═════ RECORD EXCERPTS
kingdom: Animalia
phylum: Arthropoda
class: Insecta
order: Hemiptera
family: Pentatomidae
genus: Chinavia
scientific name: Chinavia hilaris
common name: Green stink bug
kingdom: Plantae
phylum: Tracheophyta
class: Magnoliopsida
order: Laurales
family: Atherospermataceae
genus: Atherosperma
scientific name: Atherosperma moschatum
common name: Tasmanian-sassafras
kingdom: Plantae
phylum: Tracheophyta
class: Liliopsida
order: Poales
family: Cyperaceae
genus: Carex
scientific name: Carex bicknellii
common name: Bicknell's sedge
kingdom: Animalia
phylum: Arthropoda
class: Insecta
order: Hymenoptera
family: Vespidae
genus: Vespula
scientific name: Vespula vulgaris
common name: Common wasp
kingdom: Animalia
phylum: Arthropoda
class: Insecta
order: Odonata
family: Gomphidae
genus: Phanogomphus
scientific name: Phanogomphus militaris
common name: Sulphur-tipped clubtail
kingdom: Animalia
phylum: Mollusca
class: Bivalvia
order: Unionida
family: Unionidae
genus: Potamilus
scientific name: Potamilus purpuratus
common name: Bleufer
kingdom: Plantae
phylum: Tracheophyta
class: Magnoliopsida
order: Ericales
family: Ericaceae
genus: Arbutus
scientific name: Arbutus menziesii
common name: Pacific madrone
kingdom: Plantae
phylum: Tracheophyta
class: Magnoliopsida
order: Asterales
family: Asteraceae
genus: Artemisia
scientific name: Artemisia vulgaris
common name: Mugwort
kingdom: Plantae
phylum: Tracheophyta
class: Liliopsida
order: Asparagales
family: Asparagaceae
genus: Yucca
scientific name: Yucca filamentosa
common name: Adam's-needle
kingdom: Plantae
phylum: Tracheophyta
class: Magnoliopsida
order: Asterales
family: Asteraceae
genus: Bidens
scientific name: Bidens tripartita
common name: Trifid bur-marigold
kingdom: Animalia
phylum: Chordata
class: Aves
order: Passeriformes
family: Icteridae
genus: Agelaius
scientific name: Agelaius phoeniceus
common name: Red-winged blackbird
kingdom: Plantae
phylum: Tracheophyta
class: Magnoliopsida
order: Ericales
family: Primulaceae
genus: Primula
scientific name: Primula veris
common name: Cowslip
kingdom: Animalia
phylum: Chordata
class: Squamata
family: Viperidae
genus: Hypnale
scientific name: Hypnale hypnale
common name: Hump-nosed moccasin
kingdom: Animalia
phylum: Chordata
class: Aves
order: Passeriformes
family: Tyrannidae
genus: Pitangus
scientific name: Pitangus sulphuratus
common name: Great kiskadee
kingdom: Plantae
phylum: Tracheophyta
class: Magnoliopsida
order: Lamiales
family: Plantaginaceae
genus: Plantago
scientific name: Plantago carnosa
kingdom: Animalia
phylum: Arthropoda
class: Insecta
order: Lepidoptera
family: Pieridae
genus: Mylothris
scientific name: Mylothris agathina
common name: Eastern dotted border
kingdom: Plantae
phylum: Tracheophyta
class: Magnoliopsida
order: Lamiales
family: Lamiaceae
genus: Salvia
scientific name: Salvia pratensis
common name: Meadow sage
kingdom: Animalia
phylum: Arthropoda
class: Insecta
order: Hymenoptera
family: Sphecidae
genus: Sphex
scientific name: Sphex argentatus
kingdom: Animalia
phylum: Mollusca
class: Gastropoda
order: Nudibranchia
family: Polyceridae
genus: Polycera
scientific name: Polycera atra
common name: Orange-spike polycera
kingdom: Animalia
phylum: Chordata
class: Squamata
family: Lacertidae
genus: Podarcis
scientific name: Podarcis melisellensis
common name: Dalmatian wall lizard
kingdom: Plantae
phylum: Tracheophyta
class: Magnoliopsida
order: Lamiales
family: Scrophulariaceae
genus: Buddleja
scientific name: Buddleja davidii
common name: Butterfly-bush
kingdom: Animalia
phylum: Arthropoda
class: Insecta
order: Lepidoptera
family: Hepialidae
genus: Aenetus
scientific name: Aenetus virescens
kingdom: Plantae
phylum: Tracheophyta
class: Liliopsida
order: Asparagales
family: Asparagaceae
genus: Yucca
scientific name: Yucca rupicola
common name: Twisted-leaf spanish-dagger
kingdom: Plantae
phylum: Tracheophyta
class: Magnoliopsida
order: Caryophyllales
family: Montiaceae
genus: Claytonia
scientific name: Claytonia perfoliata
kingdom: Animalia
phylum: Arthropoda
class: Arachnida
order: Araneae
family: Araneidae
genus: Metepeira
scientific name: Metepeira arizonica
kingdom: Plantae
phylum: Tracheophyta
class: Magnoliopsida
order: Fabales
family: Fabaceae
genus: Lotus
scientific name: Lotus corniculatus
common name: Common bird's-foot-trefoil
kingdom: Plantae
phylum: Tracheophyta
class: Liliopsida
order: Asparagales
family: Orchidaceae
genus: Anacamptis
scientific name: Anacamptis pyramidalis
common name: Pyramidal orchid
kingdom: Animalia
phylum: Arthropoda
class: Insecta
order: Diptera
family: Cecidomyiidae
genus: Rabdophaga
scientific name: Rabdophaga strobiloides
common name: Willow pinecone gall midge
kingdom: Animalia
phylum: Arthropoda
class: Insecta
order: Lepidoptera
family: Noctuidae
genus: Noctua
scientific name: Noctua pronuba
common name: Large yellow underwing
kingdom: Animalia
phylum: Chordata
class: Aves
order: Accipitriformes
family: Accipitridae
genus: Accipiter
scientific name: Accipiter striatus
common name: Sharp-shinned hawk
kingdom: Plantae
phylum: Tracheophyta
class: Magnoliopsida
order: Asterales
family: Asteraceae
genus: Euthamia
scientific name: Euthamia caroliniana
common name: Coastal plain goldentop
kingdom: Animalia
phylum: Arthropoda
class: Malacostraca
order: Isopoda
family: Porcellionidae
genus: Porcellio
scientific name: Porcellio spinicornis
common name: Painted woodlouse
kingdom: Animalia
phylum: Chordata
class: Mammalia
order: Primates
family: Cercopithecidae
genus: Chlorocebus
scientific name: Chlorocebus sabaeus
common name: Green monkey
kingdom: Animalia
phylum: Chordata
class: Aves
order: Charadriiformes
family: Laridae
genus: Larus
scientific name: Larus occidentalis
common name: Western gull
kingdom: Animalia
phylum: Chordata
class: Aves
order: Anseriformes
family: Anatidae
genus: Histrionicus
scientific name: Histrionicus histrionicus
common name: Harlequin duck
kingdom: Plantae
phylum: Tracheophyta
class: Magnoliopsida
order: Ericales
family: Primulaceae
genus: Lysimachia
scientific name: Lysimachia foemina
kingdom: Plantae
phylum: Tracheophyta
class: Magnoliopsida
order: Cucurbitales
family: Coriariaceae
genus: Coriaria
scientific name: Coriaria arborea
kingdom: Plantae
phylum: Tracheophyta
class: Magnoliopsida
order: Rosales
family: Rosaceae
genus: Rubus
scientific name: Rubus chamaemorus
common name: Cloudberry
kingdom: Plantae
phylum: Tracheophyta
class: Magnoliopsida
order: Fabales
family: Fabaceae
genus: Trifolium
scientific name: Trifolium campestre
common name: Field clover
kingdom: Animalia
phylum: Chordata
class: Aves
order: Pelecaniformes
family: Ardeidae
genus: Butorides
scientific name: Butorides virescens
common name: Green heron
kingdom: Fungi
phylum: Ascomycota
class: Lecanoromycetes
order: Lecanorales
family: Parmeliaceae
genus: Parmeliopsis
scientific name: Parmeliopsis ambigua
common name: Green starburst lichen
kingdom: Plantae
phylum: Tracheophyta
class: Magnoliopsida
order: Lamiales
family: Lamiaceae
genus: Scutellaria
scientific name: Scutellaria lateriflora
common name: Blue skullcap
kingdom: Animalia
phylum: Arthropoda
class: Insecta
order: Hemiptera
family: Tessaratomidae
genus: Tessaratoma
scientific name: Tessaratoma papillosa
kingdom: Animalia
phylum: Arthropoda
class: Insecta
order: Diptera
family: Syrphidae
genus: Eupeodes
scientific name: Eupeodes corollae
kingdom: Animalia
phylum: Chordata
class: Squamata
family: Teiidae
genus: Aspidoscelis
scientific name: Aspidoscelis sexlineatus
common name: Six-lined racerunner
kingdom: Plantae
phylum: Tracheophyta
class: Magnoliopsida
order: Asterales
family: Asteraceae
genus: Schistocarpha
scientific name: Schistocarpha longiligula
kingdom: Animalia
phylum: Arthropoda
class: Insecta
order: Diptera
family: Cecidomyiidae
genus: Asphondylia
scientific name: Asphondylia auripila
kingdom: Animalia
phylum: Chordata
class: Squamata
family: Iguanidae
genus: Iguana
══════════
◆ WHAT TO DO ◆
Rewrite everything from the line containing "order: Primates" down to the line containing "common name: Green starburst lichen", switching each "common name" to "vernacular name" and leaving all else unchanged. Return only those lines.

◆ ANSWER TO THIS TASK ◆
order: Primates
family: Cercopithecidae
genus: Chlorocebus
scientific name: Chlorocebus sabaeus
vernacular name: Green monkey
kingdom: Animalia
phylum: Chordata
class: Aves
order: Charadriiformes
family: Laridae
genus: Larus
scientific name: Larus occidentalis
vernacular name: Western gull
kingdom: Animalia
phylum: Chordata
class: Aves
order: Anseriformes
family: Anatidae
genus: Histrionicus
scientific name: Histrionicus histrionicus
vernacular name: Harlequin duck
kingdom: Plantae
phylum: Tracheophyta
class: Magnoliopsida
order: Ericales
family: Primulaceae
genus: Lysimachia
scientific name: Lysimachia foemina
kingdom: Plantae
phylum: Tracheophyta
class: Magnoliopsida
order: Cucurbitales
family: Coriariaceae
genus: Coriaria
scientific name: Coriaria arborea
kingdom: Plantae
phylum: Tracheophyta
class: Magnoliopsida
order: Rosales
family: Rosaceae
genus: Rubus
scientific name: Rubus chamaemorus
vernacular name: Cloudberry
kingdom: Plantae
phylum: Tracheophyta
class: Magnoliopsida
order: Fabales
family: Fabaceae
genus: Trifolium
scientific name: Trifolium campestre
vernacular name: Field clover
kingdom: Animalia
phylum: Chordata
class: Aves
order: Pelecaniformes
family: Ardeidae
genus: Butorides
scientific name: Butorides virescens
vernacular name: Green heron
kingdom: Fungi
phylum: Ascomycota
class: Lecanoromycetes
order: Lecanorales
family: Parmeliaceae
genus: Parmeliopsis
scientific name: Parmeliopsis ambigua
vernacular name: Green starburst lichen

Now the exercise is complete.